Order - Passeriformes; Family - Tyrranidae
The Eastern Phoebe is one of the birds named for its call: fee-bee, fee-bee. Otherwise it is rather inconspicuous, with dark grey- brown plumage above and pale brown to yellowish feathers below. The dark head may appear to have a crest.
Not the most common flycatcher in Virginia, it is distinguished from similar species, such as the Wood Peewee, by its lack of distinct white wing bars or a white eye ring. Some other more common flycatchers are greenish-colored above. Also, unlike the more common Peewee, the Phoebe bobs its tail up and down after landing on a perch.
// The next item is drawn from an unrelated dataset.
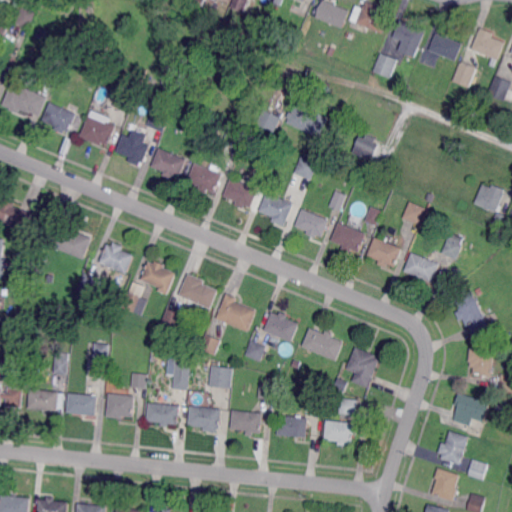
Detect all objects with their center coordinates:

The Phoebe lives along forest edges and in river bottoms and open woods near suitable nesting sites, catching flying insects and eating some small fruits.
The nest is an open cup cemented with mud to the rock or wall of cliffs, bridges, or building eaves. Its willingness to use houses and other artificial structures makes it more likely to be observed than it would be as a forest inhabitant. The female bird incubates the white eggs and raises the young on her own, sometimes, in fact, chasing the male away.
In spring and summer, this bird lives and breeds from central and southeastern Canada south to the central and northeastern US. It migrates to live in winter in the southeastern US and the Gulf coast region of northern Mexico.